Après un réveil difficile, je rejoins Gil qui m’attend en terrasse d’un salon de thé des bords de Seine, Le Bol du Bord. Son choix n’est pas anodin. Comme je m’assois en face d’elle, le vieux rituel que nous avions en début de carrière – petit déjeuner en tête-à-tête le mercredi matin – me revient en mémoire avec force. Je fais remarquer dans un souffle :

– Même jour, même table.

– Mais plus de dix ans sont passés depuis la dernière fois que nous avons pris le temps de nous y asseoir.

Autour de nous, pourtant, le paysage cherche à nous dire le contraire. Comme si une paresse alanguie avait figé le lieu dans un quotidien cyclique. Les mêmes boutiques voisines, la même eau verte, les mêmes habitués, le serveur qui semble nous reconnaître. Pour ne pas me laisser emporter par ce vertige improbable, j’énumère :

– C’était avant que j’ai Anna, mes recherches occupaient presque tout mon temps libre. Tu étais ma bouffée d’air frais de la semaine. Et toi, tu n’étais pas encore Haute Fonctionnaire Indépendante ! Tellement de choses ont changées depuis...

– J’espère qu’elles n’ont pas trop changées, me coupe-t-elle.

Tandis-que son regard me supplie, sa main se saisit de la mienne. Quiconque assisterait au spectacle verrait juste dans ce geste une marque d’amitié. Mais pour moi, qui sait à quel point elle déteste les contacts physiques, c’est un signal d’alerte. Gil a un gros problème.

Sans détour, je lui dis :

– Demande-moi tout ce que tu veux.

La réponse de Gil est toute prête. Sa mise en scène à fonctionné, et sa phrase sonne comme la sentence d’un guerrier victorieux.

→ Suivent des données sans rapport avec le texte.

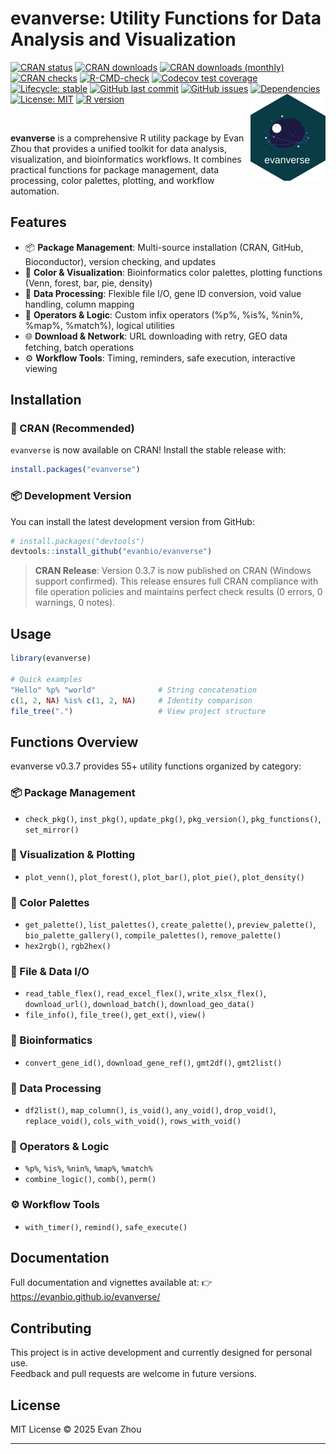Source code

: # evanverse: Utility Functions for Data Analysis and Visualization

<!-- badges: start -->
[![CRAN status](https://www.r-pkg.org/badges/version/evanverse)](https://CRAN.R-project.org/package=evanverse)
[![CRAN downloads](https://cranlogs.r-pkg.org/badges/grand-total/evanverse)](https://CRAN.R-project.org/package=evanverse)
[![CRAN downloads (monthly)](https://cranlogs.r-pkg.org/badges/evanverse)](https://CRAN.R-project.org/package=evanverse)
[![CRAN checks](https://badges.cranchecks.info/worst/evanverse.svg)](https://cran.r-project.org/web/checks/check_results_evanverse.html)
[![R-CMD-check](https://github.com/evanbio/evanverse/actions/workflows/R-CMD-check.yaml/badge.svg)](https://github.com/evanbio/evanverse/actions/workflows/R-CMD-check.yaml)
[![Codecov test coverage](https://codecov.io/gh/evanbio/evanverse/branch/main/graph/badge.svg)](https://codecov.io/gh/evanbio/evanverse?branch=main)
[![Lifecycle: stable](https://img.shields.io/badge/lifecycle-stable-brightgreen.svg)](https://lifecycle.r-lib.org/articles/stages.html#stable)
[![GitHub last commit](https://img.shields.io/github/last-commit/evanbio/evanverse)](https://github.com/evanbio/evanverse/commits/main)
[![GitHub issues](https://img.shields.io/github/issues/evanbio/evanverse)](https://github.com/evanbio/evanverse/issues)
[![Dependencies](https://img.shields.io/badge/dependencies-10%20imports%20|%2015%20suggests-blue)](https://CRAN.R-project.org/package=evanverse)
[![License: MIT](https://img.shields.io/badge/License-MIT-blue.svg)](LICENSE.md)
[![R version](https://img.shields.io/badge/R-%E2%89%A5%204.1.0-blue)](https://www.r-project.org/)
<img src="man/figures/logo.png" align="right" width="120" />
<!-- badges: end -->

<br>

**evanverse** is a comprehensive R utility package by Evan Zhou that provides a unified toolkit for data analysis, visualization, and bioinformatics workflows. It combines practical functions for package management, data processing, color palettes, plotting, and workflow automation.

## Features

- 📦 **Package Management**: Multi-source installation (CRAN, GitHub, Bioconductor), version checking, and updates
- 🎨 **Color & Visualization**: Bioinformatics color palettes, plotting functions (Venn, forest, bar, pie, density)
- 🔧 **Data Processing**: Flexible file I/O, gene ID conversion, void value handling, column mapping
- 🧮 **Operators & Logic**: Custom infix operators (%p%, %is%, %nin%, %map%, %match%), logical utilities
- 🌐 **Download & Network**: URL downloading with retry, GEO data fetching, batch operations
- ⚙️ **Workflow Tools**: Timing, reminders, safe execution, interactive viewing

## Installation

### 🚀 CRAN (Recommended)

`evanverse` is now available on CRAN! Install the stable release with:

```r
install.packages("evanverse")
```

### 📦 Development Version

You can install the latest development version from GitHub:

```r
# install.packages("devtools")
devtools::install_github("evanbio/evanverse")
```

> **CRAN Release**: Version 0.3.7 is now published on CRAN (Windows support confirmed). This release ensures full CRAN compliance with file operation policies and maintains perfect check results (0 errors, 0 warnings, 0 notes).

## Usage

```r
library(evanverse)

# Quick examples
"Hello" %p% "world"              # String concatenation
c(1, 2, NA) %is% c(1, 2, NA)     # Identity comparison
file_tree(".")                   # View project structure
```

## Functions Overview

evanverse v0.3.7 provides 55+ utility functions organized by category:

### 📦 Package Management
- `check_pkg()`, `inst_pkg()`, `update_pkg()`, `pkg_version()`, `pkg_functions()`, `set_mirror()`

### 🎨 Visualization & Plotting
- `plot_venn()`, `plot_forest()`, `plot_bar()`, `plot_pie()`, `plot_density()`

### 🌈 Color Palettes
- `get_palette()`, `list_palettes()`, `create_palette()`, `preview_palette()`, `bio_palette_gallery()`, `compile_palettes()`, `remove_palette()`
- `hex2rgb()`, `rgb2hex()`

### 📁 File & Data I/O
- `read_table_flex()`, `read_excel_flex()`, `write_xlsx_flex()`, `download_url()`, `download_batch()`, `download_geo_data()`
- `file_info()`, `file_tree()`, `get_ext()`, `view()`

### 🧬 Bioinformatics
- `convert_gene_id()`, `download_gene_ref()`, `gmt2df()`, `gmt2list()`

### 🔧 Data Processing
- `df2list()`, `map_column()`, `is_void()`, `any_void()`, `drop_void()`, `replace_void()`, `cols_with_void()`, `rows_with_void()`

### 🧮 Operators & Logic
- `%p%`, `%is%`, `%nin%`, `%map%`, `%match%`
- `combine_logic()`, `comb()`, `perm()`

### ⚙️ Workflow Tools
- `with_timer()`, `remind()`, `safe_execute()`

## Documentation

Full documentation and vignettes available at:
👉 https://evanbio.github.io/evanverse/

## Contributing

This project is in active development and currently designed for personal use.  
Feedback and pull requests are welcome in future versions.

## License

MIT License © 2025 Evan Zhou

---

– Reprends tes recherches.

Mon silence abasourdi suit son injonction. C’est peut-être la première fois que Gil me donne un ordre. Il claque comme une gifle péremptoire contre mon orgueil tranquille. Après la nuit que j’ai passé à me demander d’où le Dr. Bô tirait ses renseignements, je n’arrive pas à voir un hasard dans le fait que Gil me demande de reprendre les recherches que je faisais pour lui. Se faufilant entre le stress et la fatigue, la paranoïa me gagne et m’enserre l’estomac tandis que mes doigts s’agrippent fermement à ceux de Gil. Elle pousse une petite plainte alors que mes ongles s’enfoncent dans sa peau et que je tire sur son bras pour approcher son visage du mien.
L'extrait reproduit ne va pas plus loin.